The Accident Advice Helpline’s David Carter pointed out: “It’s very easy to get frustrated while driving — it happens to nearly all of us at some point. But road rage can end up being really dangerous. If you experience a bout of road rage, you may end up driving more erratically than whoever annoyed you in the first place.”
The case for carrying a breathalyser kit in cars
Currently enforced in: France
Don’t forget to pack your breathalyser kit in your vehicle or motorcycle when planning to drive in France. The devices are there so that motorists can check whether or not they are exceeding the drink-drive limit. There are several penalties in place if a motorist is caught drink-driving in the UK. A guilty party can expect a hefty fine, a ban from driving, and possibly even imprisonment.
It shouldn’t come as too much of a surprise if this same road law was eventually introduced throughout the UK. This is especially after the Department for Transport reported that around 9,040 people were injured or killed on roads across Britain in 2016 after being involved in incidents where a driver was found to be over the alcohol limit to be behind the wheel.
Morning-after drink-drivers may also fall in number if breathalyser kits had to be placed within their vehicles at all times. This is after a survey commissioned by the AA involving close to 20,000 motorists suggested that one in five motorists had driven the morning after drinking during the previous day — despite the drivers being aware they may still be over the drink-drive limit.
Speaking to the BBC, the AA’s president Edmund King acknowledged: “I think people have kind of got the message when they go out in the evening, so they’ll book a taxi or they’ll have a designated driver and they’ll be responsible. But once they get home, they go to bed, they have some sleep, and then they kind of think well I’m OK, it’s the next day.
“So, they’re not equating the next day with what they’ve actually drunk and the problem is if you really have had a lot to drink, your body can only really break down one unit of alcohol per hour…it is relatively easy to be over the limit the next day.”
The case for having a ‘colour coding’ system to fight back against major congestion
Currently enforced in: Manila, the Philippines
Do you have a holiday in the Philippines planned and hoping to rent a vehicle so that you can get around the capital city Manila’s metro area? If so, you’ll want to top up your knowledge on the district’s ‘colour coding’ system. Introduced as a measure to prevent major congestion throughout Manila, the law is linked to the final digit of a vehicle’s number plate.

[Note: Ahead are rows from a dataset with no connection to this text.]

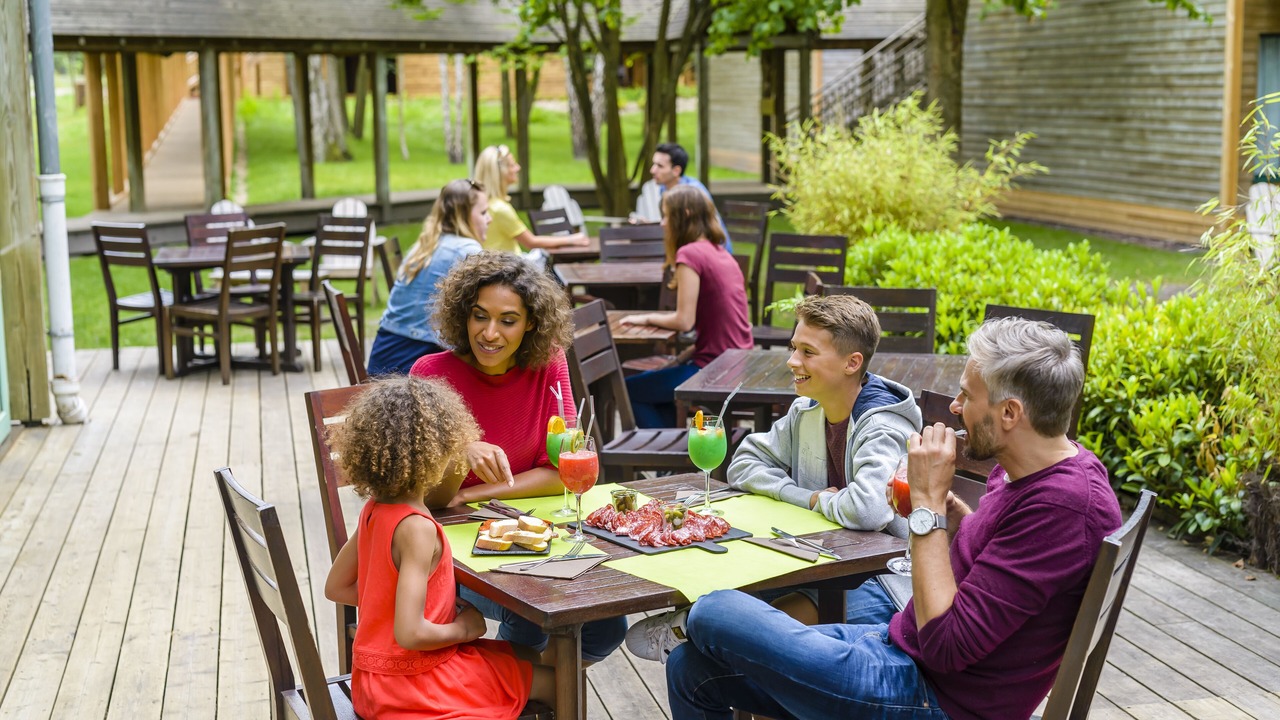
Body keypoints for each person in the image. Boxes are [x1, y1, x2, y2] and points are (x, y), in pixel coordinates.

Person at [633, 317, 1124, 720]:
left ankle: (690, 621)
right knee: (688, 666)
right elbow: (997, 565)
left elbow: (947, 646)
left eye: (966, 397)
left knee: (717, 611)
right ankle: (689, 630)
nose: (954, 408)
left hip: (936, 697)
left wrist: (929, 509)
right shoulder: (1044, 468)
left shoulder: (1063, 507)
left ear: (1011, 413)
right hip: (903, 649)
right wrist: (955, 518)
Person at [409, 251, 628, 664]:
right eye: (479, 316)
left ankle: (531, 689)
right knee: (531, 613)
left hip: (535, 539)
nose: (490, 333)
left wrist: (475, 494)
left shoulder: (548, 367)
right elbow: (428, 501)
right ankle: (526, 691)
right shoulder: (430, 374)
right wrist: (460, 451)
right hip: (450, 556)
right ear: (463, 315)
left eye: (507, 320)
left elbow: (562, 472)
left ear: (531, 324)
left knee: (607, 623)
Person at [323, 376, 555, 719]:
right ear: (437, 453)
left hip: (372, 683)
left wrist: (402, 603)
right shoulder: (417, 529)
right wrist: (466, 628)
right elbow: (410, 633)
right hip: (415, 688)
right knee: (556, 682)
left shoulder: (374, 510)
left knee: (524, 655)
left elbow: (336, 587)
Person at [726, 293, 921, 623]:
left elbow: (869, 510)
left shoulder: (884, 424)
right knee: (726, 589)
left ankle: (689, 629)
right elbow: (743, 463)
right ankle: (690, 631)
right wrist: (809, 497)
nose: (792, 361)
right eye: (793, 348)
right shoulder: (806, 410)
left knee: (750, 624)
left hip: (884, 579)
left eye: (808, 352)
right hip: (817, 564)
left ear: (852, 363)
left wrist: (818, 502)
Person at [620, 185, 753, 428]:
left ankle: (667, 461)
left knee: (628, 390)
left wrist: (647, 318)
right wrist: (683, 356)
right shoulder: (721, 253)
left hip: (714, 370)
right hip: (736, 362)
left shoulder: (690, 254)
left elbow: (684, 321)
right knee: (657, 390)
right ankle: (672, 461)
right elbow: (718, 325)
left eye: (667, 215)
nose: (662, 223)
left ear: (687, 214)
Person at [367, 179, 490, 375]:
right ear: (464, 215)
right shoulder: (467, 249)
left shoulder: (427, 244)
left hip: (383, 355)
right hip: (410, 367)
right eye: (483, 213)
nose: (489, 219)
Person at [472, 144, 590, 256]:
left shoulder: (487, 204)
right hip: (508, 270)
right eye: (513, 165)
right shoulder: (500, 209)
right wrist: (572, 239)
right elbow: (531, 242)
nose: (518, 168)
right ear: (501, 172)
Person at [648, 142, 732, 252]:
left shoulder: (693, 194)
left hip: (712, 252)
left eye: (660, 166)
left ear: (676, 170)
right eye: (654, 164)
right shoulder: (664, 189)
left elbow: (703, 233)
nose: (652, 170)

There are a few regulations in place, such as vehicles with a number plate ending in the number 1 or 2 being restricted from driving in Manila’s metro area between 7am and 7pm on Mondays.
There surely wouldn’t be much opposition if action was taken to fight against congestion throughout the UK. After all, a study conducted by traffic data firm INRIX has suggested that the UK is currently the 10th most congested country across the globe and that London is the second most gridlocked city in Europe, behind only Moscow.
Direct costs were analysed as part of INRIX’s research. This included wasted fuel and time being examined, as well as looking into indirect consequences like the higher prices being charged for household goods because of increased freight fees. From this data, the organisation calculated that drivers in the UK wasted 31 hours last year when they were stuck in rush-hour traffic — at a cost of £1,168 per motorist.
INRIX’s Chief Economist Dr. Graham Cookson noted: “Combined with the rising price of motoring, the cost of congestion is astonishing — it takes billions out of the economy and impacts businesses and individuals alike.
“With the Office of National Statistics showing more cars on the road than ever before, we need to consider innovative new approaches to solving the issue. Increased flexible working or road charges have potential, however, transport authorities should be looking to exciting developments in data analytics and AI which promise to reinvent our approach to traffic management.”